Opinion
09-15-2016
William Bartello, Elmira, petitioner pro se. Eric T. Schneiderman, Attorney General, Albany (Marcus J. Mastracco of counsel), for respondents.
William Bartello, Elmira, petitioner pro se.Eric T. Schneiderman, Attorney General, Albany (Marcus J. Mastracco of counsel), for respondents.
Proceeding pursuant to CPLR article 78 (transferred to this court by order of the Supreme Court, entered in Albany County) to review a determination of respondent Commissioner of Corrections and Community Supervision finding petitioner guilty of violating a prison disciplinary rule.
After an odor of marihuana was detected, the cells in the area were searched and a two-inch sharpened metal object was found in a bag in petitioner's cell.

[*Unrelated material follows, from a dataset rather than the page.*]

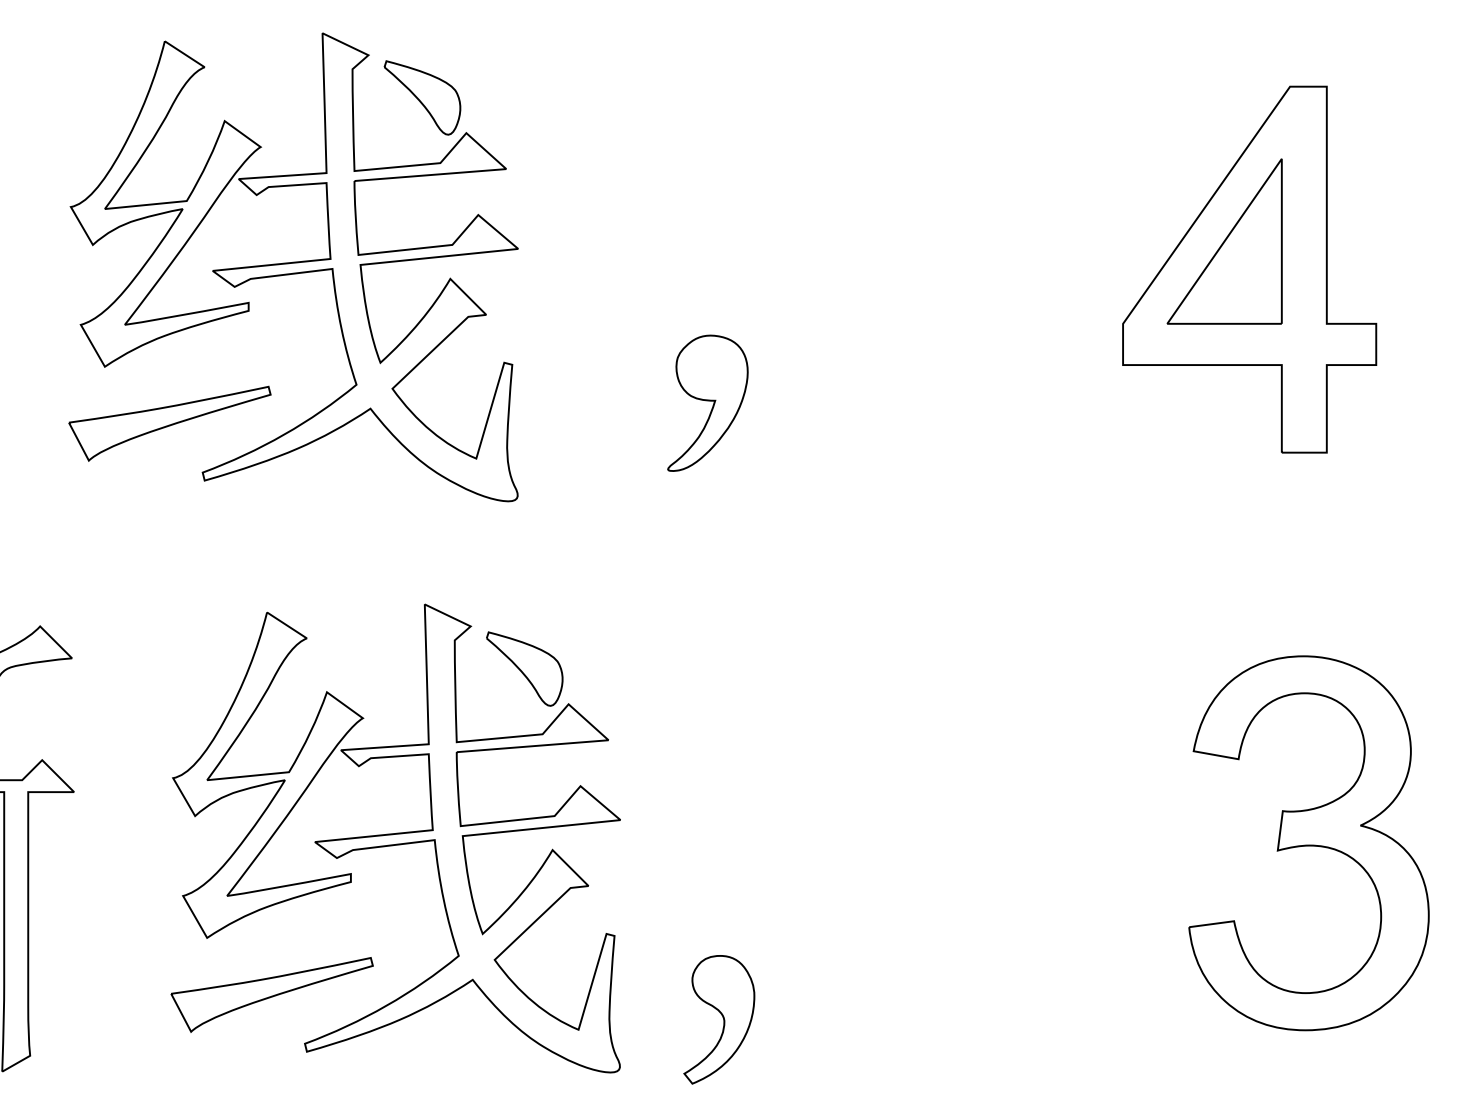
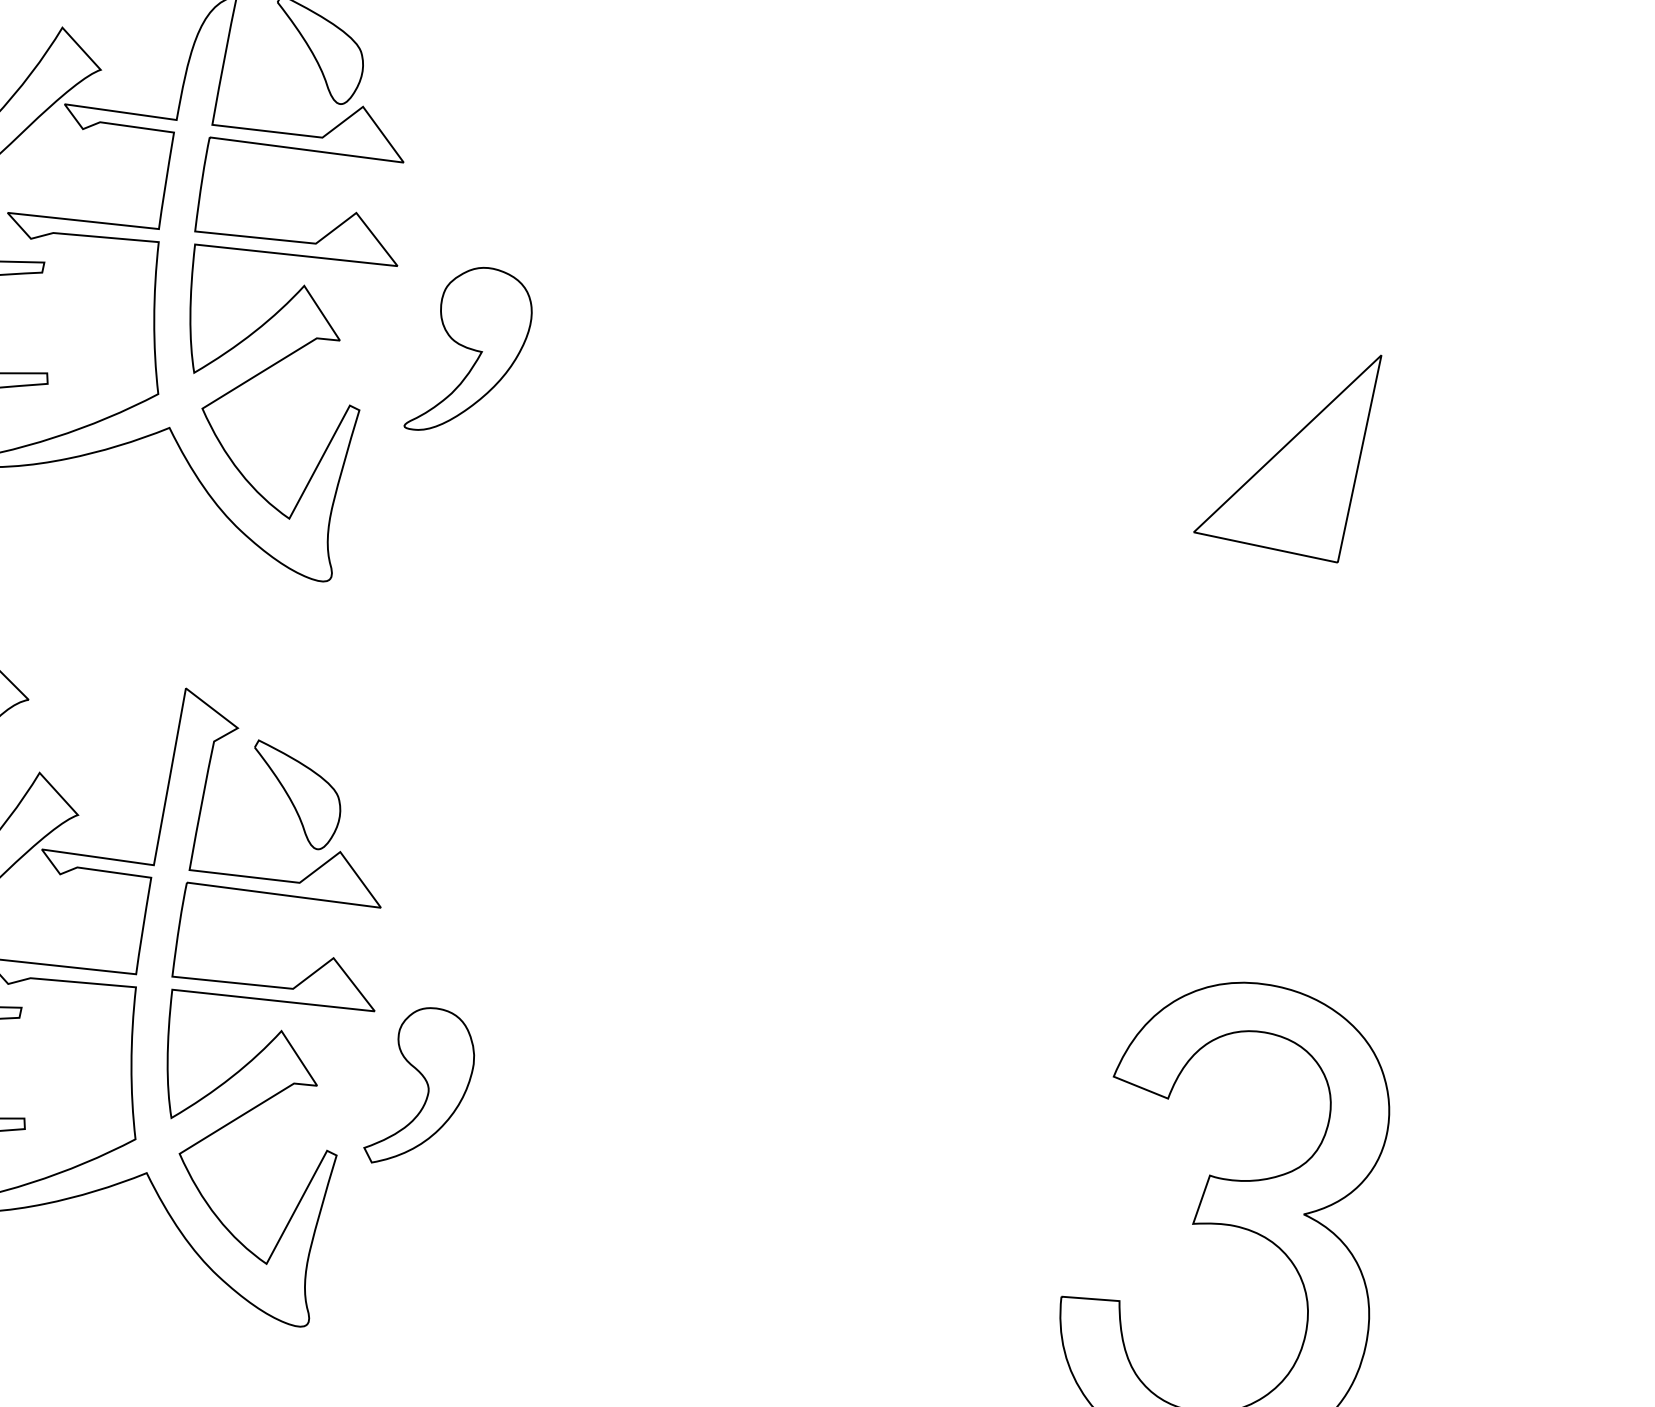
part: (1249, 269) -> (1311, 485), removed
part: (707, 402) -> (471, 352), moved
part: (719, 1019) -> (422, 1088), moved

Petitioner was charged in a misbehavior report with possession of a weapon and, following a tier III disciplinary hearing, he was found guilty as charged. The determination was upheld on administrative appeal, with a reduced penalty, and this CPLR article 78 proceeding followed.

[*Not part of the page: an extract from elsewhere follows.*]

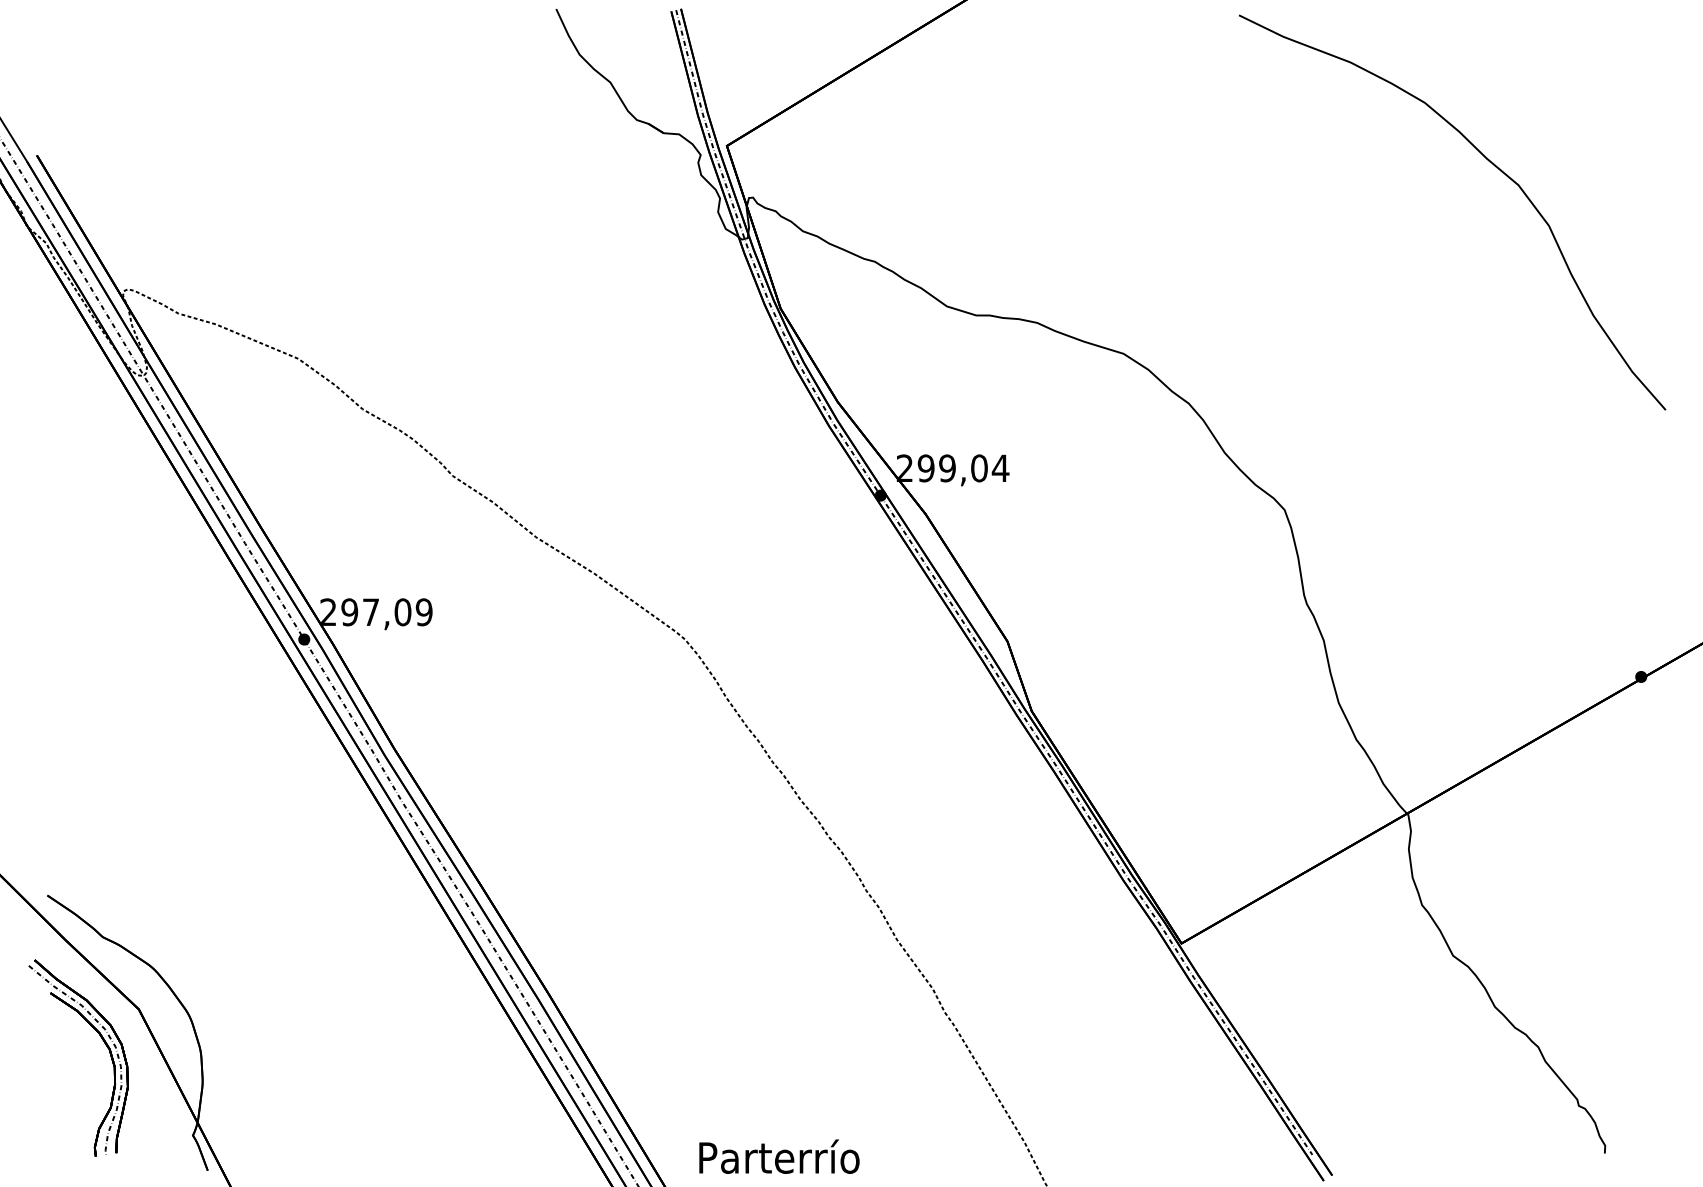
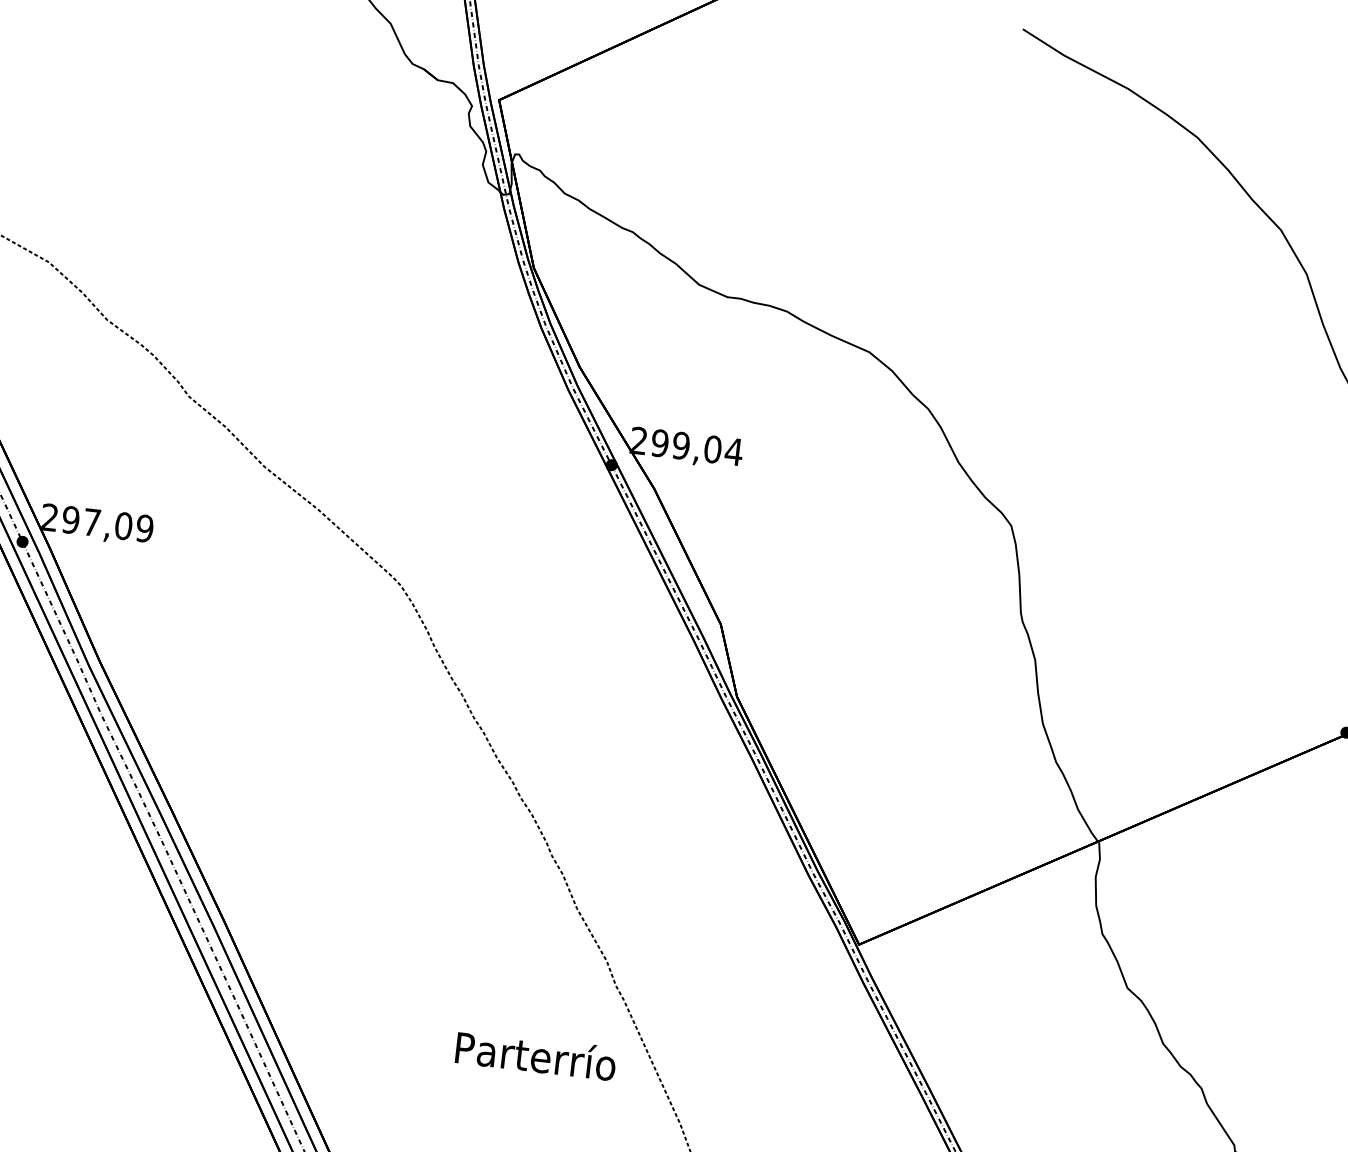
text: (779, 1156) -> (536, 1055), moved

The misbehavior report and testimony of its author, who searched petitioner's cell and found the weapon, combined with the documentary evidence and photographs of the weapon, provide substantial evidence to support the determination (see Matter of Shufelt v. Annucci, 138 A.D.3d 1336, 1337, 31 N.Y.S.3d 243 [2016] ; Matter of Giano v. Prack, 138 A.D.3d 1285, 1285, 31 N.Y.S.3d 233 [2016] ). Contrary to petitioner's claim, the misbehavior report provided sufficient notice of the charge, including the rule violated and that the basis of the charge was the discovery of the piece of metal (see Matter of Hyatt v. Annucci, 137 A.D.3d 1382, 1382, 27 N.Y.S.3d 282 [2016] ). We also reject his claim that he was denied the opportunity to observe the cell search in violation of Department of Corrections and Community Supervision Directive No. 4910(V)(C)(1). This regulation “is inapplicable given that petitioner was not removed from his cell for the purpose of conducting the search” but, rather, he was already out of his cell at church at the time of the search (Matter of Horton v. Annucci, 133 A.D.3d 1002, 1003, 20 N.Y.S.3d 207 [2015] ). Petitioner's contention that the weapon was planted and denial that he possessed it created a credibility question for the Hearing Officer (see Matter of Lacey v. Annucci, 138 A.D.3d 1329, 1330, 28 N.Y.S.3d 637 [2016] ). Further, the discrepancies between the misbehavior report and other evidence regarding who authorized the cell searches, what the weapon was wrapped in and the cell number where the weapon was found were explained through testimony at the hearing, which the Hearing Officer credited (see Matter of Tavarez v. Annucci, 134 A.D.3d 1374, 1375, 21 N.Y.S.3d 767 [2015] ; Matter of Bilal v. Fischer, 92 A.D.3d 1046, 1047, 938 N.Y.S.2d 363 [2012] ). Finally, the Hearing Officer did not err in refusing to recall the correction officer who authored the misbehavior report, as petitioner “had an opportunity to question him earlier in the hearing and failed to demonstrate that his further testimony would not be redundant” (Matter of Huggins v. Goord, 28 A.D.3d 891, 892, 813 N.Y.S.2d 250 [2006] ). Petitioner's remaining claims also lack merit.
ADJUDGED that the determination is confirmed, without costs, and petition dismissed.
McCARTHY, J.P., EGAN JR., LYNCH, CLARK and AARONS, JJ., concur.